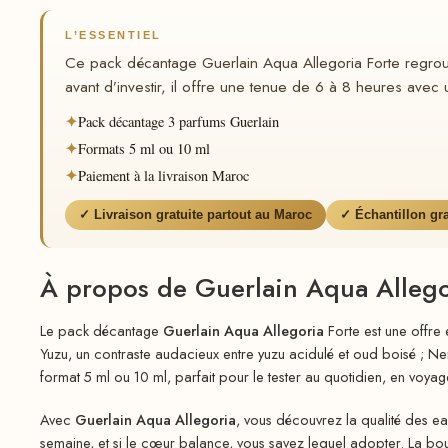
L’ESSENTIEL
Ce pack décantage Guerlain Aqua Allegoria Forte regroupe
avant d’investir, il offre une tenue de 6 à 8 heures avec 
✦
Pack décantage 3 parfums Guerlain
✦
Formats 5 ml ou 10 ml
✦
Paiement à la livraison Maroc
✓ Livraison gratuite partout au Maroc
✓ Échantillon gr
À propos de Guerlain Aqua Allego
Le pack décantage
Guerlain Aqua Allegoria
Forte est une offre
Yuzu, un contraste audacieux entre yuzu acidulé et oud boisé ; Ne
format 5 ml ou 10 ml, parfait pour le tester au quotidien, en voyage
Avec
Guerlain Aqua Allegoria
, vous découvrez la qualité des ea
semaine, et si le cœur balance, vous savez lequel adopter. La bou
━━━━━━━━
TASK DETAILS
Please transcribe exactly the lines above from the line that has "À propos de Guerlain Aqua Allego" up to and including the line that has "qualité des ea"; no other line belongs in the answer.

WRITTEN SOLUTION
À propos de Guerlain Aqua Allego
Le pack décantage
Guerlain Aqua Allegoria
Forte est une offre
Yuzu, un contraste audacieux entre yuzu acidulé et oud boisé ; Ne
format 5 ml ou 10 ml, parfait pour le tester au quotidien, en voyage
Avec
Guerlain Aqua Allegoria
, vous découvrez la qualité des ea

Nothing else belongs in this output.